• **YOUR TASK**
Sort through the data and copy the lines holding the word "Higashiyama".
------------------------------------------------------------------------
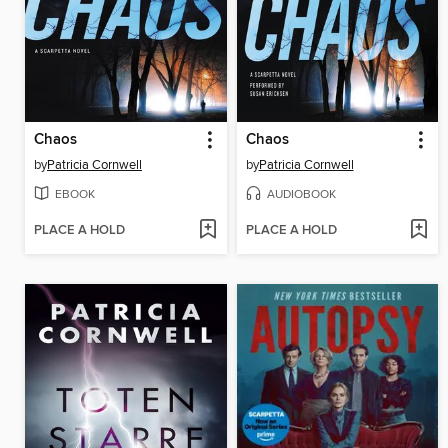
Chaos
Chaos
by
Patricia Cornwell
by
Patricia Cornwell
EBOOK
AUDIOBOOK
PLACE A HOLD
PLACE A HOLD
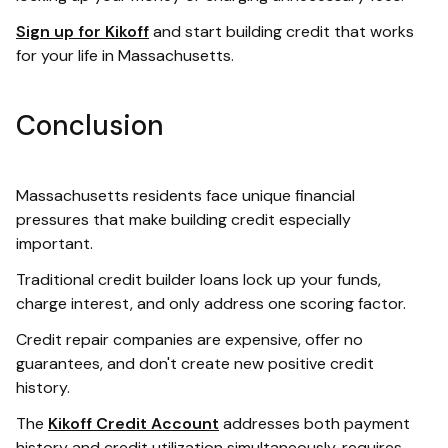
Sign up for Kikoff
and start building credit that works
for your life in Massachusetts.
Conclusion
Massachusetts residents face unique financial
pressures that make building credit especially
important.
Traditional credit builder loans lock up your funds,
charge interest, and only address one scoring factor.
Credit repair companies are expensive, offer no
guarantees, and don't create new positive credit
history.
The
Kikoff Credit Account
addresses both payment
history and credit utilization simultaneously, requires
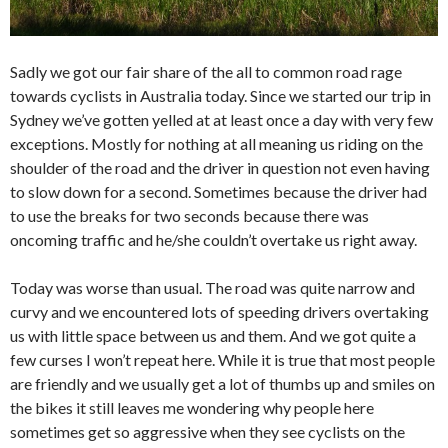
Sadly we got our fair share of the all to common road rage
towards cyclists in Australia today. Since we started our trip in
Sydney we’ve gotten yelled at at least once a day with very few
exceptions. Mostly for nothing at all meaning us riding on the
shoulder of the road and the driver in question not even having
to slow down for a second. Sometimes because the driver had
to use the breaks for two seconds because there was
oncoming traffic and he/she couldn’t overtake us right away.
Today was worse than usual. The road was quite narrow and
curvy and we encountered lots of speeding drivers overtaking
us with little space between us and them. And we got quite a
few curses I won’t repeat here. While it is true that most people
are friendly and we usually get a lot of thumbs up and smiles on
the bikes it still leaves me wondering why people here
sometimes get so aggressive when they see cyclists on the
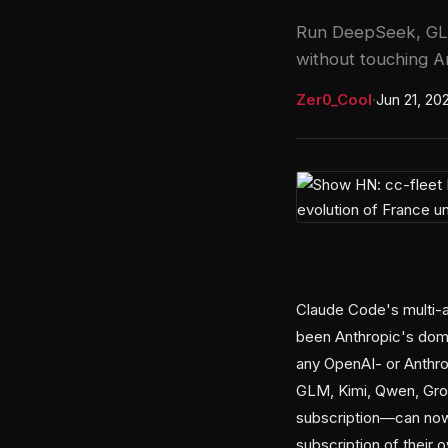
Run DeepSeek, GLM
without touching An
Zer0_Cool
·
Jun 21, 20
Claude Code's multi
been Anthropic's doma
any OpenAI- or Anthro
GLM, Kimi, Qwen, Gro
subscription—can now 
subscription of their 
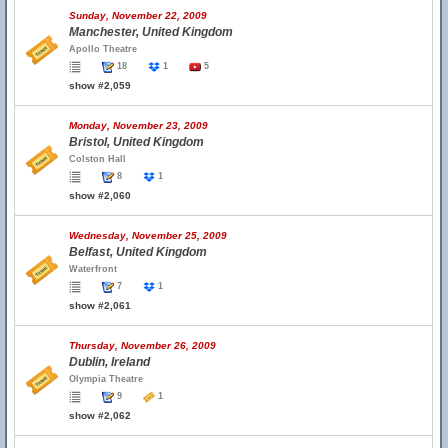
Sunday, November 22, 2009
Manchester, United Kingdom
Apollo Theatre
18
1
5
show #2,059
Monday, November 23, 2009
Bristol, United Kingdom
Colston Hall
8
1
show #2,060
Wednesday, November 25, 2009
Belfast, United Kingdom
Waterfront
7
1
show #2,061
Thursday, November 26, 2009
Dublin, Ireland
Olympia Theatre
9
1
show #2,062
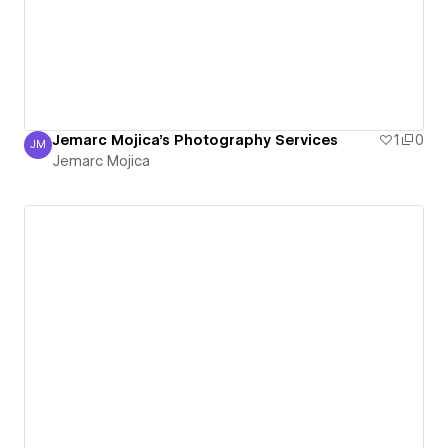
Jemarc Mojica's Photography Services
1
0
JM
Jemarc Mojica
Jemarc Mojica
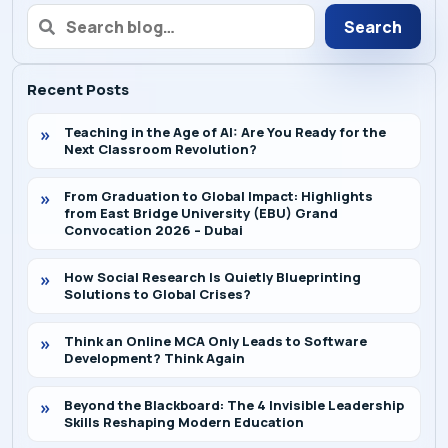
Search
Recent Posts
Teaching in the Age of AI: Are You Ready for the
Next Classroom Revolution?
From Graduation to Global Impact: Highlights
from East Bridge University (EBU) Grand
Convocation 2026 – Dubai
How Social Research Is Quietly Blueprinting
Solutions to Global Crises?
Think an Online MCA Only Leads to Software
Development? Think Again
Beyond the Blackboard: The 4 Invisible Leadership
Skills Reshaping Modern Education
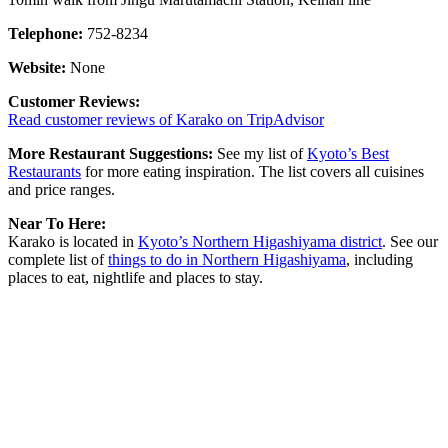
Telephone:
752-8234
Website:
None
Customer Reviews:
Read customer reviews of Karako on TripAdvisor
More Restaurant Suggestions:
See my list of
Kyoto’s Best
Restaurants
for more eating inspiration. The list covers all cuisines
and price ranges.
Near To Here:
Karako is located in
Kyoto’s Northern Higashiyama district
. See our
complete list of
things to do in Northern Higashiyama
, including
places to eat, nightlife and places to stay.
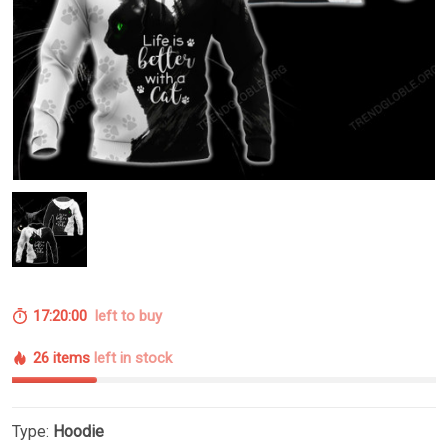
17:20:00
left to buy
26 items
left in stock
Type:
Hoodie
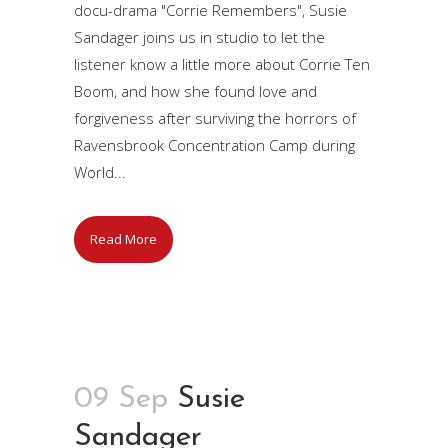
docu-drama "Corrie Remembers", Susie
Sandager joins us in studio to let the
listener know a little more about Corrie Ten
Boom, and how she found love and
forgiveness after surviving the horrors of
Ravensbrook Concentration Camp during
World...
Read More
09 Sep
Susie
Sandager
------------------------------------------------------------------------
• **TASK OUTPUT**
Kyoto’s Northern Higashiyama district
things to do in Northern Higashiyama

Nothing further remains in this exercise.